Театральный натурализм диктовал пьесам Ибсена новый стиль. От актера требовалось избегать открытой театральности и «вживаться» в свою роль. Зрители должны были находиться под впечатлением, будто они переживают эпизод самой что ни на есть настоящей жизни. Именно против этого и выступал Лагерквист. О театре Ибсена он писал, не сдерживая эмоций: «Здесь речь идет исключительно о внутреннем конфликте, который нарастает постепенно и становится все более осязаемым. И автору приходится использовать резкие аналитические диалоги, наполненные острыми репликами»[9].
А вот еще один парадокс. Сила Ибсена как драматурга проявляется именно в том, что Лагерквист и многие другие называли его самым слабым местом: в сценическом диалоге. Вот как Ибсен описывает свою работу над языком и стилем: «Я за последние семь-восемь лет едва ли написал хоть одно стихотворение, посвятив себя исключительно более трудному искусству писать простым правдивым языком обыденной жизни».
Значение Ибсена как современного драматурга связано с театром слова, который, как представляется, по-прежнему воспринимают с трудом многие театроведы и литературоведы. Некоторые критики утверждают, что речи и диалоги привносят эпический элемент, грозящий подорвать всю структуру драматического произведения. Хорошо известно, что в ретроспективной по сути ибсеновской драме прошлое является движителем настоящего и даже предопределяет его. На сцене о прошлом повествуется как о настоящем, актуальном для сегодняшнего дня. Но драма как род литературы, сама по себе — всегда представление, и поэтому в любую эпоху она находится в потенциальном противоречии с эпическим взглядом, обращенным назад. Выдающиеся литературоведы Дьёрдь Лукач[10] и Петер Шонди[11] в один голос утверждали, что драматургия Ибсена является определенной основой для кризиса жанра, ибо имеет тенденцию приближаться по стилю к романтической прозе. По мнению этих литературоведов, на самом деле исходной темой в творчестве Ибсена была все же эпическая тема. Здесь вполне можно задаться вопросом: не находит ли эта идея некоторое себе подтверждение в наихудших постановках Ибсена и в самых слабых его произведениях? Как правило, если в спектакле на передний план выходит эпическое начало, то это случается в плохих театрах или связано с неудачными постановками.

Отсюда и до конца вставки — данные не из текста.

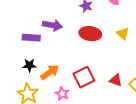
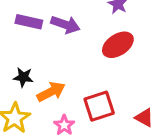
red ellipse: (90, 34) -> (118, 45), turned -50
purple rectangle: (31, 38) -> (29, 22), moved

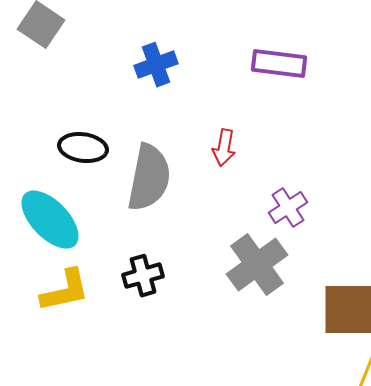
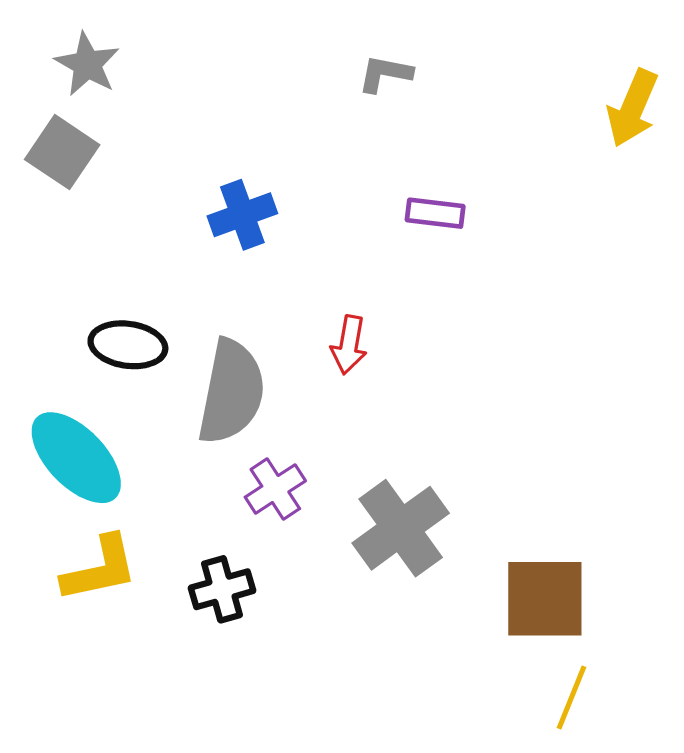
purple rectangle: (279, 64) -> (435, 213), size x0.7
purple cross: (288, 208) -> (275, 489), moved
black cross: (143, 276) -> (222, 589), moved

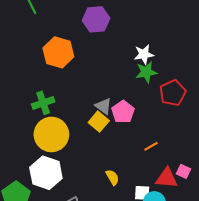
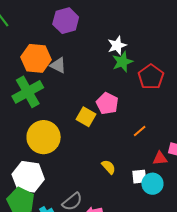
green cross: (43, 103) -> (28, 92), moved, size x1.4
gray triangle: (103, 106) -> (58, 65), moved
white hexagon: (46, 173) -> (28, 177), moved
red triangle: (167, 178) -> (160, 158), size x0.7

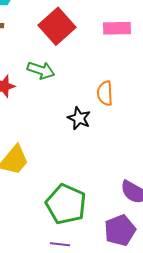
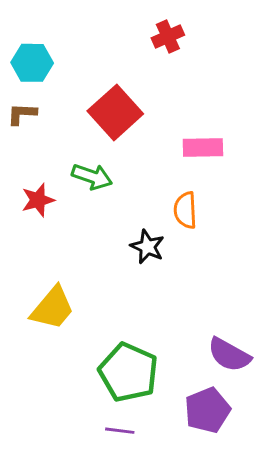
pink rectangle: (117, 28) -> (203, 147), moved

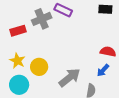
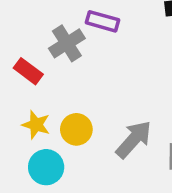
red rectangle: (18, 31) -> (28, 71), turned 63

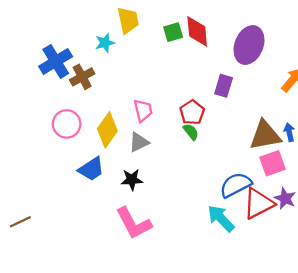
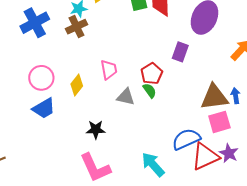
brown cross: (82, 77) -> (77, 27), moved
yellow diamond: (107, 130) -> (77, 85), size x0.7
gray triangle: (139, 142) -> (126, 97), moved, turned 36
blue trapezoid: (91, 169) -> (44, 108), moved
cyan arrow: (221, 218) -> (153, 164), moved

Но в случае с Ибсеном найдется немало примеров прямо противоположного рода. Когда режиссер и актеры приходят, так сказать, к более глубокому пониманию потаенной и драматической сути слов, тогда все «эпическое» мгновенно трансформируется в живое и актуальное настоящее. «Привидения» оживают на сцене, давно умершая дама возвращается к жизни для обитателей Росмерсхольма. Когда словам удается воскресить прошлое, то обнаруживается, что натуралистичная драма Ибсена, разыгранная с «печатью неумолимой правдивости», как он сам выразился об одной из пьес Стриндберга, — и в наше время способна оказывать свое «будоражащее воздействие». В такие моменты мы забываем, что с нами разговаривает писатель, ставший уже частью прошлого. Ибсен обращается к нам посредством слов, которые звучали в его эпоху живо и современно и были неотделимы от тех образов, которые он сотворил.
Ибсену все еще удается завладевать вниманием публики, и попытки некоторых режиссеров его «актуализировать» могут оказаться абсолютно ненужными, неуместными, а потому и просто-напросто неудачными. Разумеется, пьесы Ибсена нельзя играть «нарочито», с чрезмерным пиететом к драматургической форме или к самому тексту. Любое слепое следование оригиналу ничуть не способствует театральному успеху. Само собой разумеется, что театр нуждается в большей свободе, в просторе для эксперимента и поиска новых форм выражения.
И в наше время довольно часто ополчаются против натурализма на сцене, который рассматривают как нечто чуждое и обременительное. Некоторые режиссеры если и решаются ставить пьесы Ибсена, то используют при этом средства, заимствованные из других, более современных театральных направлений. Судя по всему, не кто иной, как Антонен Арто[12], весьма поспособствовал распространению заблуждений относительно театра, основывающегося на слове, — того театра, который он сам называл «диалогическим» (theatre dialogique).
10
Дьёрдь (Георг) Лукач (1885–1971) — венгерский философ и литературный критик, один из теоретиков марксизма.
11
Петер Шонди (1929–1971) — немецкий филолог венгерского происхождения, теоретик и историк литературы герменевтического направления, теоретик современной драмы.
12
Антонен Арто (1896–1948) — французский драматург, поэт, актер, приверженец сценических экспериментов, в том числе и «театра жестокости».